Computer World –
The next step for collaboration software, many IT managers at Lotusphere said, is to embed components into line-of-business tools like customer relationship management (CRM) and enterprise resource planning (ERP) applications. But the move to embed may be as much a political issue as it is a technical one, as managers at user companies strive to defend their application turf.
Lotus is forming partnerships so that resellers and other vendors can develop applications using Lotus collaboration products such as Notes, Domino, Sametime and QuickPlace.
According to Lotus officials, Notes RNext, the successor to R5 that's scheduled for release later this year, will be increasingly modular -- constructed so pieces of the application can be taken out and embedded into other applications. Sametime and QuickPlace are similarly modular.

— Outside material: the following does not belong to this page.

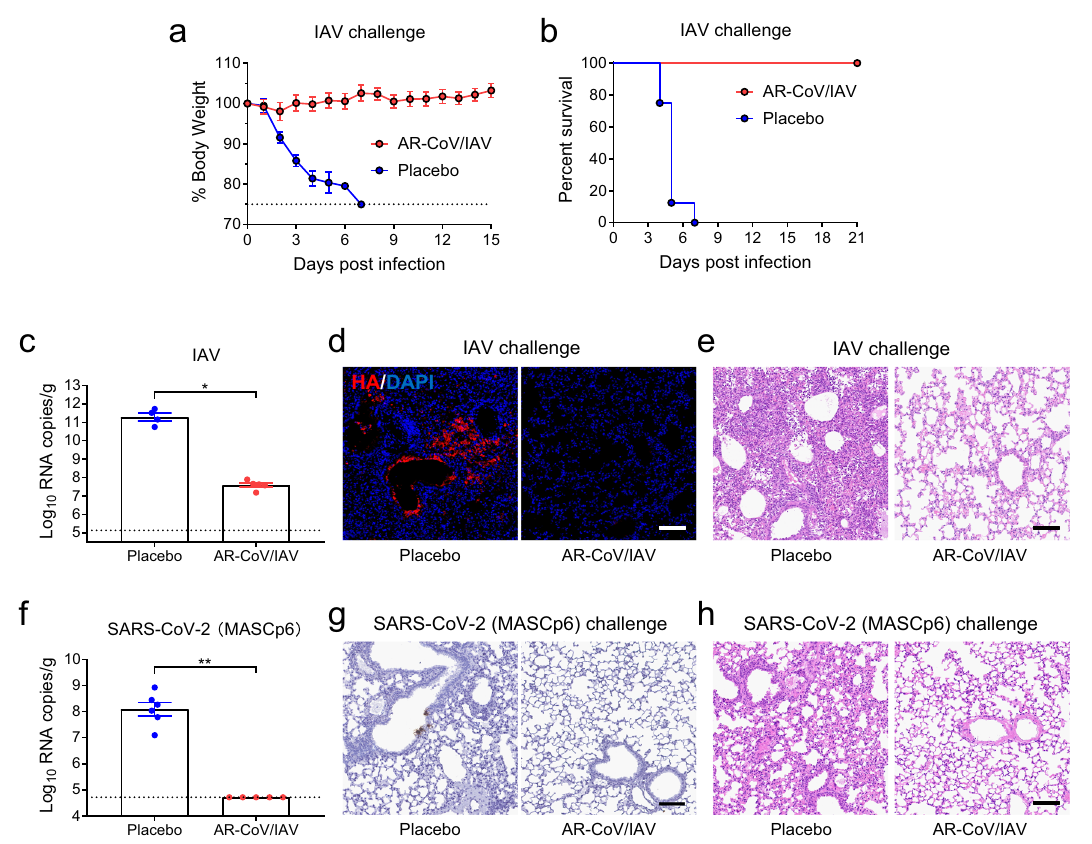
Fig. 4 AR-CoV/IAV protects mice from an IAV or SARS-CoV-2 challenge. AR-CoV/IAV- or placebo-immunized mice were challenged with 1.5 × 10 6 PFU of IAV (A/California/07/2009) ( a – e ) or 1.6 × 10 4 PFU of SARS-CoV-2 (MASCp6) ( f – h ) at the indicated time points post-initial immunization. a Weight changes were recorded for 15 days and are shown as the mean ± SEM (AR-CoV/IAV, n = 7; placebo, n = 8). b Mortality was monitored for 21 days after inoculation. c Viral RNA copies in the lung tissues of IAV-infected mice (AR-CoV/IAV, n = 5; placebo, n = 4) were determined by qRT – PCR and are shown as the mean ± SEM. d Immunostaining results for HA protein in lung tissues. e H&E staining of lung tissues from IAV-infected mice. f Viral RNA copies in the lung tissues of SARS-CoV-2-infected mice (AR-CoV/IAV, n = 5; placebo, n = 6) were determined by qRT – PCR and are shown as the mean ± SEM. g ISH assay of lung tissues from SARS-CoV-2-infected mice. h H&E staining of lung tissues from SARS-CoV-2-infected mice. Scale bar, 100 μ m. Statistical differences between groups were analyzed using two-tailed unpaired t tests. * P < 0.05, ** P <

Frank Bustraen, vice president of corporate IT at Royal Philips Electronics, is using QuickPlace for collaboration outside the firewall with partner companies. He said he would really like to merge some QuickPlace features into Royal Philips' CRM and ERP applications. "You need this interconnection," he said. "Now [my co-workers] are starting to discover that. They now recognize that components are lacking."
Bustraen said he can even do it in-house. "With a little bit of coding, it can work," he said.
The problem, Buestran said, is that the Royal Philips manager responsible for CRM and ERP applications is reluctant to risk losing control of his domain. "There are political repercussions," he said.